Three years on, a new feeling
The month of February will never be the same again. It was always this gangly, short month at the start of a year when life gets back to normal after the rush and excess of Christmas and New Year.
In Christchurch, it's something different. February is always going to hold the anniversary of an earthquake.
We are a week out from the third anniversary of the 6.3 quake. Traditionalists may wish to mark it with a gift of leather.
It's hard knowing how or what to feel as the day approaches. It caught me by surprise last year. I genuinely thought I'd feel no different; after all, a day on a calendar seems arbitrary. Three-hundred-and-sixty-five 24-hour blocks. So what?
But as I arrived at work on February 22 last year, my mood turned quite sombre. My cynical, disinterested self suddenly felt it important to attend a memorial service in Latimer Square.
At some point I took a walk around the streets nearest to The Press building which took in the site of the flattened PGC building. It was just a field, covered in grass that had been perfectly trimmed and watered for the day. I saw two pot plants with the words "To Mummy" written in children's scrawl and I felt very sad indeed. For them, for me, for the city.
Now, while I can't predict what feelings will do a Jack-in-the-box next Saturday, this year already feels different, for me at least.
The folk behind the All Right? campaign (the Mental Health Foundation and the Canterbury District Health Board) have been busy. You'll see their posters around the workplace, at bus stops and on billboards around the city.

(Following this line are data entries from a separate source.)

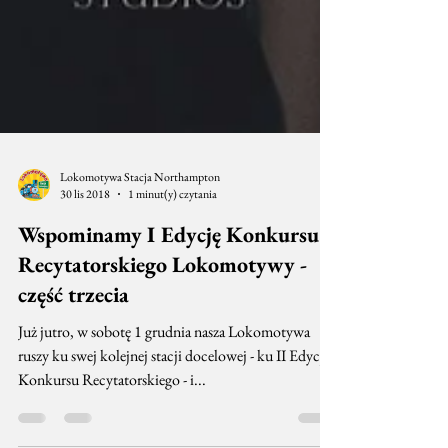
Lokomotywa Stacja Northampton
30 lis 2018
1 minut(y) czytania
Wspominamy I Edycję Konkursu
Recytatorskiego Lokomotywy -
część trzecia
Już jutro, w sobotę 1 grudnia nasza Lokomotywa
ruszy ku swej kolejnej stacji docelowej - ku II Edycji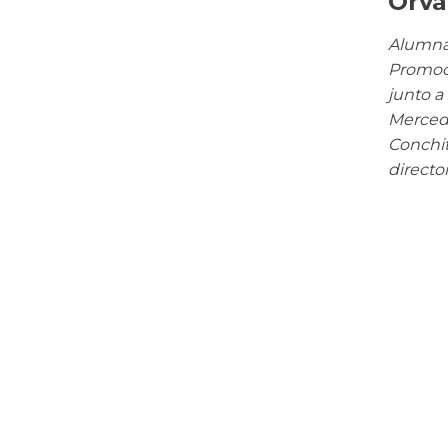
Orva
Alumnas
Promoci
junto a
Merced
Conchit
director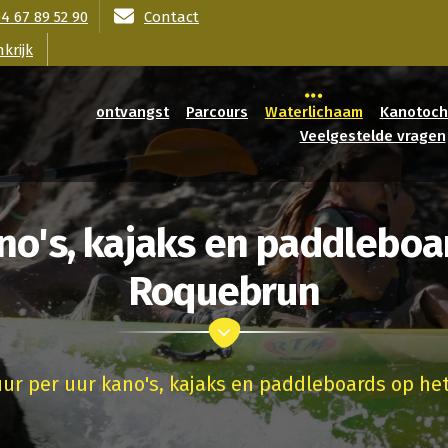
)4 67 89 52 90
Contact
krijk
ontvangst
Parcours
Waterlichaam
Kanotoch
Veelgestelde vragen
no's, kajaks en paddlebo
Roquebrun
ur per uur kano's, kajaks en paddleboards op h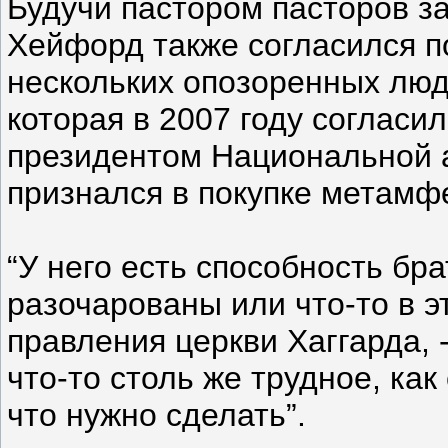
Будучи пастором пасторов за
Хейфорд также согласился п
нескольких опозоренных люд
которая в 2007 году согласи
президентом Национальной а
признался в покупке метамф
“У него есть способность бр
разочарованы или что-то в э
правления церкви Хаггарда, -
что-то столь же трудное, как
что нужно сделать”.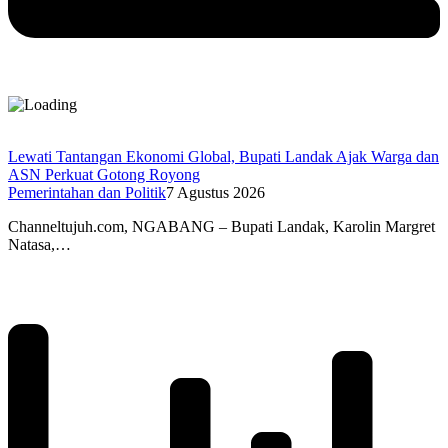
Lewati Tantangan Ekonomi Global, Bupati Landak Ajak Warga dan
ASN Perkuat Gotong Royong
Pemerintahan dan Politik
7 Agustus 2026
Channeltujuh.com, NGABANG – Bupati Landak, Karolin Margret
Natasa,…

They're the ones that remind you that however you're feeling is pretty much normal. A few weeks ago they released a series of "three years on" digital banners that you can use as your Facebook cover photo. They carry messages such as "It's all right to grieve for what we've lost" or "It's all right to feel proud of how we've coped".
The one that struck me said: "Three years on, it's all right to feel excited about our future". And while I just had to pay for a wheel alignment for my car (which I have no doubt can be directly blamed on these cursed bumpy roads), I am feeling very positive about Christchurch.
The road cones, the unexpected traffic jams and detours, the loss of precious people, history and buildings can make you despair. Battles with EQC and insurance companies can eat you alive from the inside and a change of seasons is looming, but for the minute things are OK and I'm feeling positive. At least, I will until someone says "kia kaha" or "resilience" in which case the red mist may appear, I'll buy the quakes a leather strap for its third anniversary and someone's going to get a whipping.
So, next week marks three years since the big February quake that took everyone by surprise. I'll carry a tissue in my pocket just in case but I have a sneaky suspicion I won't need it.
Like the first hints of a daffodil, those early signs of spring that make you feel hopeful, I feel good about building sites in construction rather than demolition. They contribute to a feeling of positivity.
A sunny day, a new piece of street art, passing someone who smiles at you when you're walking through the Square, they are all small reminders that it's all right to feel positive about our future. Three years on from the quake, it's a welcome feeling all right.